Plus yang saya maksud di perjalanan kuliner saya ini adalah pemandangan hamparan sawah hijau di belakang warung makan. Pengunjung selain disuguhi soto juga plus disuguhi pemandangan alam yang selalu memanjakan mata, baru kali ini saya mendapatkan warung dengan pemandangan alam di belakangnya selain di daerah Bukit Bintang di Gunung Kidul.
Setelah puas mengambil gambar perjalanan saya lanjutkan kembali, bagi anda yang kebetulan melewati jalur Weleri-Sukorejo silahkan mampir. Warungnya memang biasa tetapi plusnya yang luar biasa. 

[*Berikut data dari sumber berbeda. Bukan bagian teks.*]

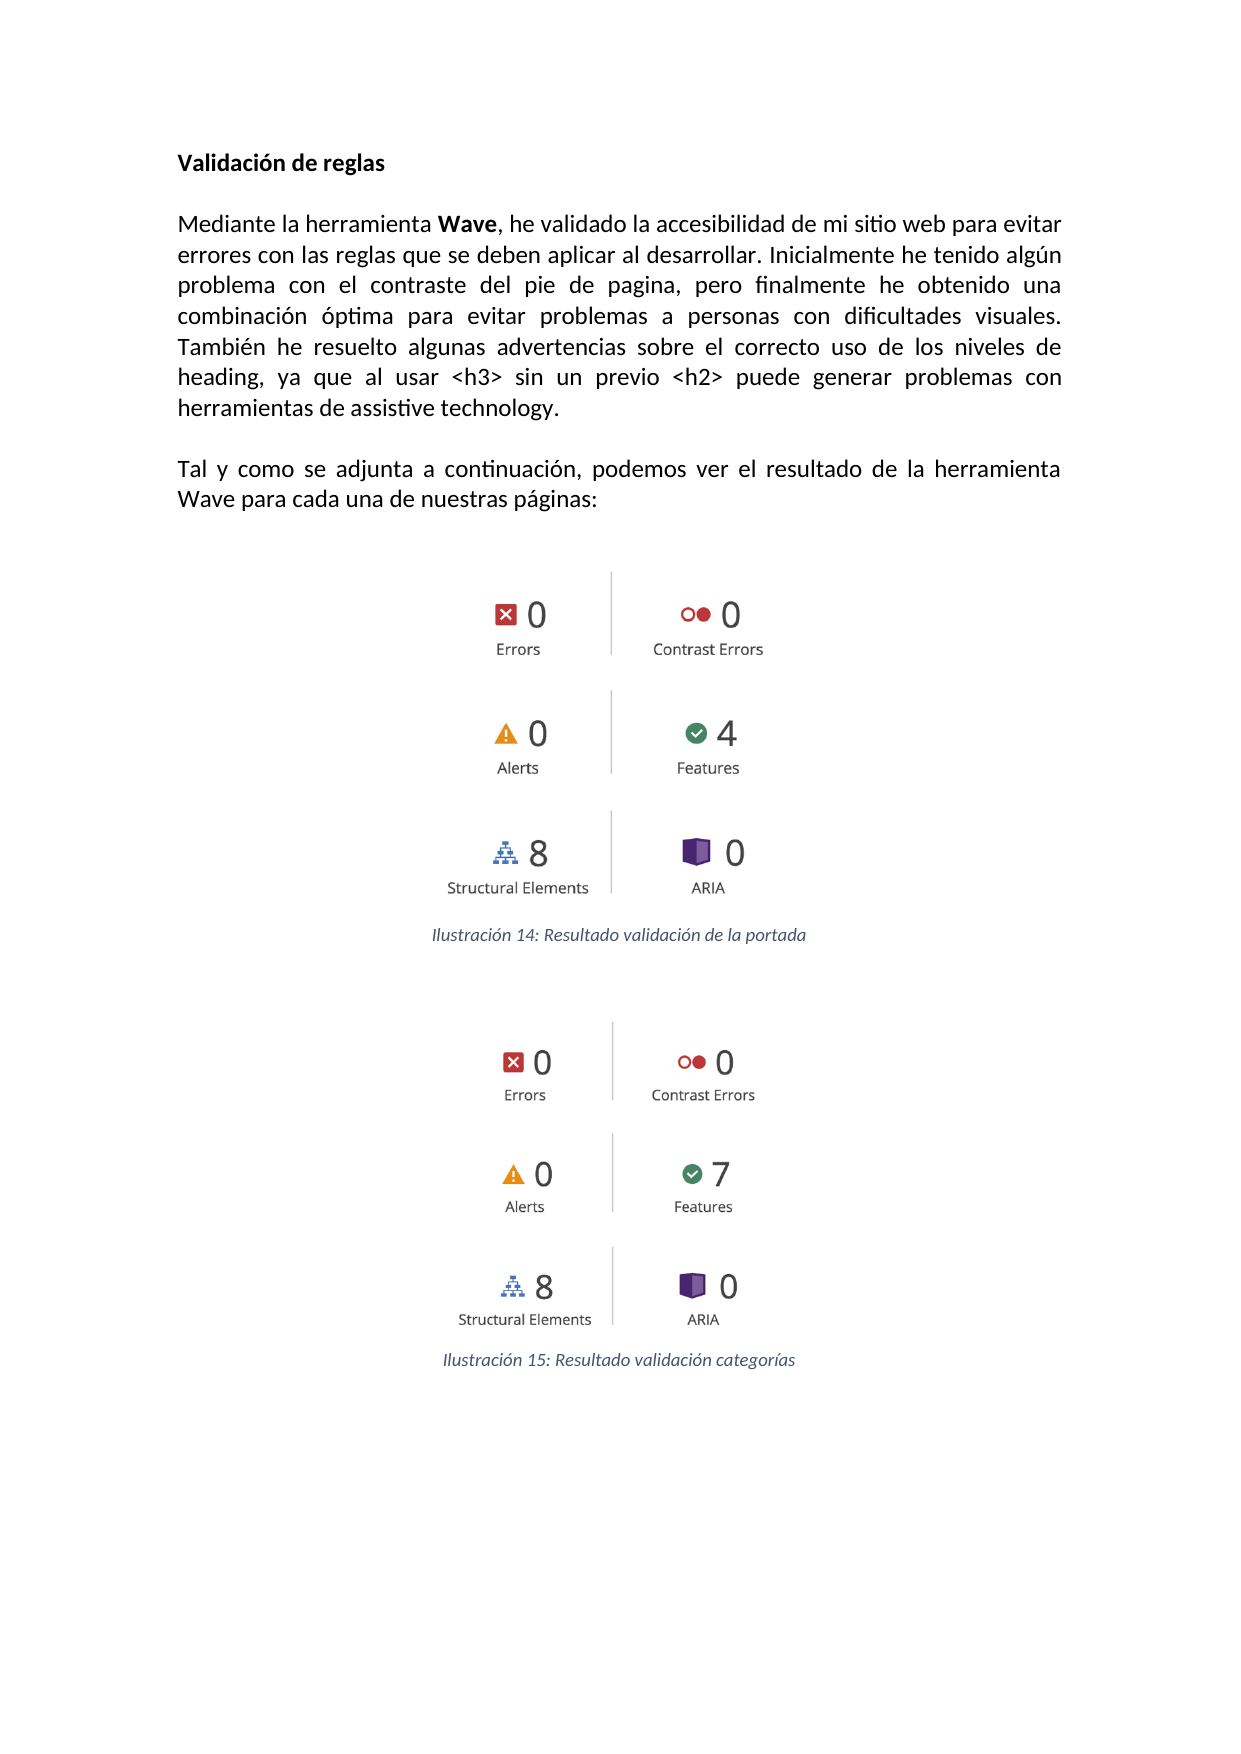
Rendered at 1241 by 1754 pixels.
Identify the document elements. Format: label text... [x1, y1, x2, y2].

text Mediante la herramienta Wave, he validado la accesibilidad de mi sitio web para evitar errores con las reglas que se deben aplicar al desarrollar. Inicialmente he tenido algún problema con el contraste del pie de pagina, pero finalmente he obtenido una combinación óptima para evitar problemas a personas con dificultades visuales. También he resuelto algunas advertencias sobre el correcto uso de los niveles de heading, ya que al usar <h3> sin un previo <h2> puede generar problemas con herramientas de assistive technology. [177, 209, 1063, 422]
picture [414, 544, 826, 923]
text Tal y como se adjunta a continuación, podemos ver el resultado de la herramienta Wave para cada una de nuestras páginas: [177, 453, 1063, 514]
picture [427, 997, 814, 1348]
text Ilustración : Resultado validación categorías [177, 1348, 1063, 1371]
text Ilustración : Resultado validación de la portada [177, 923, 1063, 946]
text Validación de reglas [177, 148, 1063, 178]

Nonton Cap Go Meh di Klenteng HOK AN KIONG Muntilan

Awalnya kami (saya & istri) tidak ada niatan untuk menonton acara Cap Go Meh, karena dari hari sabtu di Klenteng Hok An Kiong tidak ada persiapan sama sekali jadi saya mengira tidak ada perayaan. Ternyata pada hari minggu malam pada saat kami akan keluar rumah melewati jalan Pemuda di Klenteng sudah ada keramaian, akhirnya kami pulang untuk mengambil kamera, yang kebetulan rumah kami tidak jauh dari Klenteng Hok An Kiong.
Tentang Cap Go Meh
Cap Go Meh melambangkan hari ke-15 dan hari terakhir dari masa perayaan Tahun Baru Imlek bagi komunitas Tionghoa di seluruh dunia. Istilah ini berasal dari dialek Hokkien dan secara harafiah berarti hari kelima belas dari bulan pertama (Cap = Sepuluh, Go = Lima, Meh = Malam). Ini berarti, masa perayaan Tahun Baru Imlek berlangsung selama lima belas hari.
antusias masyarakat
Pada saat kami datang acara sudah dimulai, masyarakat di Muntilan sangat antusias menyaksikan acara ini dari anak-anak sampai orang tua. Tidak hanya etnis Tionghoa saja yang melihat, masyarakat lokal juga tidak kalah banyak, termasuk kami.
suasana perayaan
Tidak beberapa lama acara dilanjutkan kembali, kali ini penampilan dari Liong nama grupnya saya lupa. Para pemainnya juga beragam tidak hanya etnis Tionghoa saja, hal ini menunjukkan bukti bahwa keberagaman itu indah dan memang seharusnya Indonesia seperti ini.Lho malah curhat? Para pemain silih berganti yang capek digantikan pemain baru sambil naga terus digerakkan memukau para penonton.
aksi Liong
Setelah istirahat permainan dilanjutkan dengan aksi Barongsai, dua orang pemain muda sudah bersiap di sudut klenteng. Iringan musik mulai dimainkan Barongsai pun mulai beratraksi, belum sampai Barongsai beratraksi di papan-papan yang sudah dipersiapkan gerimis mulai turun. Tidak berselang lama hujan pun turun, karena tidak ada penutup di atasnya penonton pun tunggang-langgang kocar-kacir mencari tempat berteduh. Kami pun juga lari mencari tempat berteduh yang ternyata tempatnya juga sudah dipenuhi orang-orang yang berteduh.
Pertunjukkan Barongsai berhenti sesaat, karena hujan tidak kunjung reda akhirnya kami memutuskan untuk pulang.